Le 16 août dernier, une foule de plusieurs milliers d'extrémistes a attaqué le quartier chrétien de la ville de Jaranwala (Pakistan), détruisant à l’acide puis au feu une vingtaine d’églises et des dizaines d’habitations. La police a arrêté 160 personnes ayant participé à l’attaque, et l’État a versé deux millions de roupies (6.200 euros) aux victimes, au nombre d’une centaine de familles. Mais leur reconstruction physique, psychologique et spirituelle sera longue et difficile, tant le traumatisme est profond.

Des scènes de guerre 

Des partenaires de Portes Ouvertes sont allés sur place pour recueillir la parole des survivants. Ils décrivent des scènes de guerre. Rehana Bibi (pseudonyme) raconte: «Certains ont fui la ville en voiture, en moto ou en bus. Mais la plupart d’entre nous se sont enfuis dans les champs de canne à sucre. Il faisait sombre, c’était dangereux, mais c’était le seul endroit qu’il nous restait. Et nous n’avions aucun espoir de revenir chez nous puisque des flammes s’élevaient dans l’air, devenu opaque au-dessus de nos têtes. Nous regardions, assis, désespérés, et essayions de protéger nos bébés avec nos propres corps.» Pour Rahid, qui travaille dans ces plantations:

«C’était terriblement traumatisant. Ils (les extrémistes) menacent tout, même notre dignité.»

Accusation de blasphème

À l’origine de la folie destructrice de la foule, une accusation portée contre deux chrétiens qui auraient arraché deux pages d’un coran. La foule s’est alors mise en mouvement, rythmée par quatre vagues de déferlement successif: «Un premier groupe d’hommes courait pour casser les portes, suivi d’un deuxième qui aspergeait tout d’acide. Un troisième arrivait pour emporter tout ce qui pouvait encore être vendu, puis un quatrième venait récupérer tout ce qui pouvait encore rester», raconte un témoin. Il précise: 

«Cet acte terrifiant avait pour objectif de répandre la terreur parmi tous les chrétiens de Jaranwala et du Pakistan.»

Dans cette ville de 120.000 habitants, on compte seulement 5.000 chrétiens. Aujourd’hui, les églises y sont détruites, les croix réduites en morceaux, un cimetière a été profané. Des colonnes de bibles empilées les unes sur les autres ont été brûlées. Le tout formait un brasier toujours actif, trente heures après avoir été allumé! 

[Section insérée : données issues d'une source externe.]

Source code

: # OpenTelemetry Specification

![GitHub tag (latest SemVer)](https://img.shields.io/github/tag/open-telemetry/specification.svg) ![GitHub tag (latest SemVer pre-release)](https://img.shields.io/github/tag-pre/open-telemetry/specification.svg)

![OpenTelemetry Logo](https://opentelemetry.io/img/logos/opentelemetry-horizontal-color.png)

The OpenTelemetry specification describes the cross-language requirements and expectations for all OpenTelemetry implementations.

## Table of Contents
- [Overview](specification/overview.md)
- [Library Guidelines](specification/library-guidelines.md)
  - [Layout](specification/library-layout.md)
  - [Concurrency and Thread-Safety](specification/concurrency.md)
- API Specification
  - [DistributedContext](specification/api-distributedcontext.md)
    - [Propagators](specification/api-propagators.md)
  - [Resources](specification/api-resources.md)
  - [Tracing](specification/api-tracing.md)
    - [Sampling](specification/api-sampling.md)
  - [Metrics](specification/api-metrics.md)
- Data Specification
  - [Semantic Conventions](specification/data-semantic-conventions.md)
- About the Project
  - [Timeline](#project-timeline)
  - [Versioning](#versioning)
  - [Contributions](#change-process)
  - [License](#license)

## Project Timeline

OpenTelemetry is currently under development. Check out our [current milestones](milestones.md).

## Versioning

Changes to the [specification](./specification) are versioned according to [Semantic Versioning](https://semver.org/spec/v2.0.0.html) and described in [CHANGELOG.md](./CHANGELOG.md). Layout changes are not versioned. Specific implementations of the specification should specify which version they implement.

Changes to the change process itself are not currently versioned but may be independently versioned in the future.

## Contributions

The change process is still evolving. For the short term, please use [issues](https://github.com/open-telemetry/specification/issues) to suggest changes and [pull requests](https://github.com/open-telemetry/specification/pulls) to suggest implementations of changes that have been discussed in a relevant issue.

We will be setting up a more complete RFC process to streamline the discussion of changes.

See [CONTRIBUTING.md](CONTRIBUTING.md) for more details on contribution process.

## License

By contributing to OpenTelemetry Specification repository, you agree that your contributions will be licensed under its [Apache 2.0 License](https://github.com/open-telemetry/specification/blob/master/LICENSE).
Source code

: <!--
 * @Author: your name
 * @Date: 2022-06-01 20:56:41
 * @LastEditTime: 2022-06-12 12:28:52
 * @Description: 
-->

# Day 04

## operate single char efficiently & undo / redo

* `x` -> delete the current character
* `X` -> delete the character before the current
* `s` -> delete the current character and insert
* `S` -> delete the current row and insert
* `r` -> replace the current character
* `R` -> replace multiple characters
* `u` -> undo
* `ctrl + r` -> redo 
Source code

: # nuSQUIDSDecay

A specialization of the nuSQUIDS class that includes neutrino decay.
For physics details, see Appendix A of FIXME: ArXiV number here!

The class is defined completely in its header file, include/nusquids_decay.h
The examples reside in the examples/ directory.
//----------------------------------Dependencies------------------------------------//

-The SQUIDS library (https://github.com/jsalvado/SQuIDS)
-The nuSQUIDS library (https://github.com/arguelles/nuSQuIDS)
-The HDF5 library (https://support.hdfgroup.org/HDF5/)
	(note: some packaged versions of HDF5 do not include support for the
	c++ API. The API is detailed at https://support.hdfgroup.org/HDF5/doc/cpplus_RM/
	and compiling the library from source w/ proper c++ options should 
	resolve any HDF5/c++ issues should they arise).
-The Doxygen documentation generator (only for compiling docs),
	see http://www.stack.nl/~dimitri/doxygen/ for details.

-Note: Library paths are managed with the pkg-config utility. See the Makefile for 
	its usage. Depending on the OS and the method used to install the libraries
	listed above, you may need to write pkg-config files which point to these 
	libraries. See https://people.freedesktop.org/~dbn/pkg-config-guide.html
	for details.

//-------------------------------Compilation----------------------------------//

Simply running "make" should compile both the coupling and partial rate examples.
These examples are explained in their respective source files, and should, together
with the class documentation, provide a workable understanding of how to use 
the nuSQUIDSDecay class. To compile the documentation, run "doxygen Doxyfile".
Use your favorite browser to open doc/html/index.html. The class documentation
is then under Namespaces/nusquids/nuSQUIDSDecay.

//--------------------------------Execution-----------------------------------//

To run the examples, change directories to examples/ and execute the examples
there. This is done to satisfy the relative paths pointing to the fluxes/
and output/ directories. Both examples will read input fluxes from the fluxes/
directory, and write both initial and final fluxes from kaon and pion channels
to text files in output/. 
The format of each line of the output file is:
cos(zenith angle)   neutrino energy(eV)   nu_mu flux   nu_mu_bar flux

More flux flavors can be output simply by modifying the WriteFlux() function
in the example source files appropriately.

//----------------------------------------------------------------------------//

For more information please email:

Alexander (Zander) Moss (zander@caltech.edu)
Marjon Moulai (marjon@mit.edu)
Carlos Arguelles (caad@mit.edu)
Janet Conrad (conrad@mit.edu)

Debout au milieu de cette scène de désolation, Serena, une chrétienne locale, serre contre son cœur un morceau de croix: «Ils ne connaissent pas notre secret. Cette croix se trouve ici», affirme-t-elle en montrant sa poitrine. 

Visages et regards hagards

Le plus incroyable est que, dès le dimanche suivant l’attaque, les chrétiens se tenaient au milieu des décombres. Ils étaient de nouveau réunis pour célébrer leur culte et adorer leur Dieu. De nombreux croyants ont d’ailleurs afflué du reste du pays en soutien, comme le pasteur Faryad (pseudonyme) par exemple. Il décrit des visages et des regards hagards, marqués par «le trouble et la terreur de ceux qui viennent de traverser les pires événements de leur vie.» Un autre chrétien présent ce jour-là précise: «La douleur de l’attaque remplissait leurs regards, leurs chants et leurs larmes à mesure qu’ils chantaient et qu’ils exprimaient la souffrance de ce qu’ils venaient de vivre.»

Les partenaires de Portes Ouvertes sur place s’inquiètent du syndrome de stress post-traumatique qui risque de se répandre dans les mois à venir: «l’anxiété, la dépression, la panique, la faim, la maladie et la consommation de substances illicites» en sont les symptômes. Ils nous invitent à prier pour que cette croix inscrite au fond du cœur des chrétiens de Jaranwala leur donne la résilience dont ils ont besoin.